**Given problem 1:** List every total code size figure that the excerpt on record code size reports.
**Given problem 2:** In the records, render the lines starting at the one containing "collector number: 169" and ending at the one containing "genus: Tonella" as a Markdown table with the columns Row and Line, leaving out blank lines.

**Source excerpt:**

We saw this before when we discussed the record field accessors; the same linear cost that a field accessor induces is induced here as well, with a larger constant factor. As for field accessors, we need to generate a `HasField`

instance for every field, and hence altogether we once again have code that is `O(n²)`

in size.

This really matters: a module containing *just* the declaration of our record size has a total size of 22,065 terms/types/coercions after desugaring, and 22,277 after the simplifier (with `-O0`

). This is already much bigger than it should be, due to the quadratic nature fo the field accessors. Generating `HasField`

instances for all fields results in a total code size of 58,665 after desugaring and 78,977 after the simplifier. And all we’ve done is define the record! (For comparison, with `large-records`

, a module containing a single record with 100 fields has a mere total size of 8,305 after desugaring, expanding to 13,958 after the simplifier, and that is *including support for generics*).

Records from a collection

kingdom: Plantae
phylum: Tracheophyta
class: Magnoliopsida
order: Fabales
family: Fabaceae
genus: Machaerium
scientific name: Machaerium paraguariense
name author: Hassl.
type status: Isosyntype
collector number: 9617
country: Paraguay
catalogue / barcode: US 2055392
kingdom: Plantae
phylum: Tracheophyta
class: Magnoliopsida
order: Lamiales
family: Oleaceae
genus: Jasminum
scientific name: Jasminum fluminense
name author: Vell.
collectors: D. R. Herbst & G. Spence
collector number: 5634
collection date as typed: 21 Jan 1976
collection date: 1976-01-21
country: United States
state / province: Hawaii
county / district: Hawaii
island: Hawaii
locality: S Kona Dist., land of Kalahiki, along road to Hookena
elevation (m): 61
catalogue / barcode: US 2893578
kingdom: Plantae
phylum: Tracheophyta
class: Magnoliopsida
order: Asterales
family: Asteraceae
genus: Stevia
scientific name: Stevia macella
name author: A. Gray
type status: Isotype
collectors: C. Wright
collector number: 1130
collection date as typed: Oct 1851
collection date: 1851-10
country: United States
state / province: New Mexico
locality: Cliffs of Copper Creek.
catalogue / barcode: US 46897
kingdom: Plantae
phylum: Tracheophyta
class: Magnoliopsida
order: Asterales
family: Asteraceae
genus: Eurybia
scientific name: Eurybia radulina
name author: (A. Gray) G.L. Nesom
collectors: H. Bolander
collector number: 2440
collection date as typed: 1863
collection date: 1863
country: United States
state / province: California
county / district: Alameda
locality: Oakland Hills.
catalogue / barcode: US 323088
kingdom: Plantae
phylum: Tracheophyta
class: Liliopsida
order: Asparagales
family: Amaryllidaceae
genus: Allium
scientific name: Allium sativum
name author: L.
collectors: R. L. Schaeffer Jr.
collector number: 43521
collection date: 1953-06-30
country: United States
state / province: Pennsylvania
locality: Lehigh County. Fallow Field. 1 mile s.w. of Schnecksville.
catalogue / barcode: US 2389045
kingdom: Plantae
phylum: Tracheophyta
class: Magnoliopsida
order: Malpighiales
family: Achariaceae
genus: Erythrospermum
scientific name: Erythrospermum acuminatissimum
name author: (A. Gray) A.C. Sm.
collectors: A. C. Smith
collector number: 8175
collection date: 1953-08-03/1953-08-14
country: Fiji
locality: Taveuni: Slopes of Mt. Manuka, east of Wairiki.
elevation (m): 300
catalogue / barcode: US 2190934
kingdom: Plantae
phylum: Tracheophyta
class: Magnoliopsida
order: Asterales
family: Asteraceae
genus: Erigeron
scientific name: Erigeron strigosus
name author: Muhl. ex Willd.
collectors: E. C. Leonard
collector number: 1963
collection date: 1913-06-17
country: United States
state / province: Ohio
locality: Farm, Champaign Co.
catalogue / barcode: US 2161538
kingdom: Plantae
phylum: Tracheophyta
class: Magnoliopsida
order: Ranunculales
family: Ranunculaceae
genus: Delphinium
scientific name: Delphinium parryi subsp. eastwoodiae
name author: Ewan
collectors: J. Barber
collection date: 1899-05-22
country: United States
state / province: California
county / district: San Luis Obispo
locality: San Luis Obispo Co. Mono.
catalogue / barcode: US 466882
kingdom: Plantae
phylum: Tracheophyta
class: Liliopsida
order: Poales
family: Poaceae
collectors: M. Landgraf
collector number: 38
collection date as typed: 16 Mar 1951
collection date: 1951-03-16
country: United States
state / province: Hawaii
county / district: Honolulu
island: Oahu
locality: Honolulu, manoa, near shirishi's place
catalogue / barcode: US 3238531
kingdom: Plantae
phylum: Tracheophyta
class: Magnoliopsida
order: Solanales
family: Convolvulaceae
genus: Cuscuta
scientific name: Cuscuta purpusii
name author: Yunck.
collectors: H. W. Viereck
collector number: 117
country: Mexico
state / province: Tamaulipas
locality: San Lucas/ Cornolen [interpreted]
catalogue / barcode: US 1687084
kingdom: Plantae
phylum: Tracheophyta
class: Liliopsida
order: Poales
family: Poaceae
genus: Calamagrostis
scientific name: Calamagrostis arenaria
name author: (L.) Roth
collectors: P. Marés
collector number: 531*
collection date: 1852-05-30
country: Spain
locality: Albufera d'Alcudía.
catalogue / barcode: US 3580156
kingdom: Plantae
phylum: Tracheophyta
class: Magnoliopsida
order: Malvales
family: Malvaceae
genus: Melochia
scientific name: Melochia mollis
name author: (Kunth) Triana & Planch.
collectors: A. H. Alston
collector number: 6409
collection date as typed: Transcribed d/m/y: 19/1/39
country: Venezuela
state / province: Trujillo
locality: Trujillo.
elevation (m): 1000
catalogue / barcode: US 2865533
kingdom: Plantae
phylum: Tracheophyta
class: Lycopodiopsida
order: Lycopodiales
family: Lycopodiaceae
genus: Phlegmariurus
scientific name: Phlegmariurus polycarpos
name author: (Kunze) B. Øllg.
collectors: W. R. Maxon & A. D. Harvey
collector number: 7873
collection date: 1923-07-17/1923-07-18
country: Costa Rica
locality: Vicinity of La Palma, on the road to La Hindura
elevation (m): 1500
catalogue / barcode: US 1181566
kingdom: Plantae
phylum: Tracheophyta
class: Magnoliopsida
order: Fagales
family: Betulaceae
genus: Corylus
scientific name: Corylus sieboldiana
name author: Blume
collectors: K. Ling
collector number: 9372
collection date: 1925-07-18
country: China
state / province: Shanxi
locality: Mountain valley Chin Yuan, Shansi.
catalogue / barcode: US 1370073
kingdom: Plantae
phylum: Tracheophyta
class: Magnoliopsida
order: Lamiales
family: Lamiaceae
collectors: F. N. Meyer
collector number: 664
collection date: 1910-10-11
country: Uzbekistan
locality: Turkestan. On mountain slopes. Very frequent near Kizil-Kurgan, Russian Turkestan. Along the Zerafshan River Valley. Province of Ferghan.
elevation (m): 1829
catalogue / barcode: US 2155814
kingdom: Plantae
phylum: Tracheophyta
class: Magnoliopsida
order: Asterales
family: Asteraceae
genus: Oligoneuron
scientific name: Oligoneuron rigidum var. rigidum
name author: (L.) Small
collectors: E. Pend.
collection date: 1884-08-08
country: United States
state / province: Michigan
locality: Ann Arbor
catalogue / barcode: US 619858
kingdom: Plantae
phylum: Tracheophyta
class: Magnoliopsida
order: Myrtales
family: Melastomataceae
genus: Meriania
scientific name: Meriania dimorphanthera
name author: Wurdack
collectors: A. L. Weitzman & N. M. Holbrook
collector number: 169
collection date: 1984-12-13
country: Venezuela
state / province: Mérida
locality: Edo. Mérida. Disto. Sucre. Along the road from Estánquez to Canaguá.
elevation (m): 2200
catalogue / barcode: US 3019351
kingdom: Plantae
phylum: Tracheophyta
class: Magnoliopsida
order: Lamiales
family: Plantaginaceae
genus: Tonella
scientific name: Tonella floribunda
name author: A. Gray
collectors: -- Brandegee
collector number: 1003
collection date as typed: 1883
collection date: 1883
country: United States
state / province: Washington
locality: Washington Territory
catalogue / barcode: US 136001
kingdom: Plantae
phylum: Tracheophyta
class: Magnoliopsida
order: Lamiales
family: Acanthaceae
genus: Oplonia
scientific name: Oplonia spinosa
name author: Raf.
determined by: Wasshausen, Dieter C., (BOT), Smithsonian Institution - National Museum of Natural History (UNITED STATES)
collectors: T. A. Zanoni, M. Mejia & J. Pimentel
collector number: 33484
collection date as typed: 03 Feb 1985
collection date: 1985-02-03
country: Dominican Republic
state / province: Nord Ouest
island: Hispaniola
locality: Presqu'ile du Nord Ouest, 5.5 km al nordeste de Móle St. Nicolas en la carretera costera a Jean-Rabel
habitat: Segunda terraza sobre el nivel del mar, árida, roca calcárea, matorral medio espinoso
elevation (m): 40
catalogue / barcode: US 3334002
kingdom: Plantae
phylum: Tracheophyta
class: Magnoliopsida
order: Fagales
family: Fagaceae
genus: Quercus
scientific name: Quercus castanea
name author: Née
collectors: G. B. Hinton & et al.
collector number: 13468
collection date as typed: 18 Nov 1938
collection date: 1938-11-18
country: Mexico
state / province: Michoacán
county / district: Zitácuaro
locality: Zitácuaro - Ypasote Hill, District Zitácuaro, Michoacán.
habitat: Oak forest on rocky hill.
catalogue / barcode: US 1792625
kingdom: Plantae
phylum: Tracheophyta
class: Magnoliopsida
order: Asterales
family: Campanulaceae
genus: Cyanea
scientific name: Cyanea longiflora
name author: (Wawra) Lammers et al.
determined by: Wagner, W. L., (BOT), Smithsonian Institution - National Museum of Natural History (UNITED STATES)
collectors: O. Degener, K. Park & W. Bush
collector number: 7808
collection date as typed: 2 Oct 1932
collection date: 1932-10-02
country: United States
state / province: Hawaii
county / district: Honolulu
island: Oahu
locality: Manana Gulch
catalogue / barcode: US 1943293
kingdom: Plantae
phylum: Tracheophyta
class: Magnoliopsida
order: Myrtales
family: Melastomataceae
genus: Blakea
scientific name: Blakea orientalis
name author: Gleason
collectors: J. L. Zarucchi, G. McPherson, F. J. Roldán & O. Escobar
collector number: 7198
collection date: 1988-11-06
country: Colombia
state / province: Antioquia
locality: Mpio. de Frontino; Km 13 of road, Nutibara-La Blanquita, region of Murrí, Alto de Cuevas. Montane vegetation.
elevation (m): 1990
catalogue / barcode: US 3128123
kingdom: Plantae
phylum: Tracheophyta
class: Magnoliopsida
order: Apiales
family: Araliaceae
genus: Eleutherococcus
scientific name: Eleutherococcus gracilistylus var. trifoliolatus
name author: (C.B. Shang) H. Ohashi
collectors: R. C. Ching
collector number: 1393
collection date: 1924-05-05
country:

**Task solution 1:**
- 22,065
- 22,277
- 58,665
- 78,977
- 8,305
- 13,958

**Task solution 2:**
| Row | Line |
|---|---|
| 1 | collector number: 169 |
| 2 | collection date: 1984-12-13 |
| 3 | country: Venezuela |
| 4 | state / province: Mérida |
| 5 | locality: Edo. Mérida. Disto. Sucre. Along the road from Estánquez to Canaguá. |
| 6 | elevation (m): 2200 |
| 7 | catalogue / barcode: US 3019351 |
| 8 | kingdom: Plantae |
| 9 | phylum: Tracheophyta |
| 10 | class: Magnoliopsida |
| 11 | order: Lamiales |
| 12 | family: Plantaginaceae |
| 13 | genus: Tonella |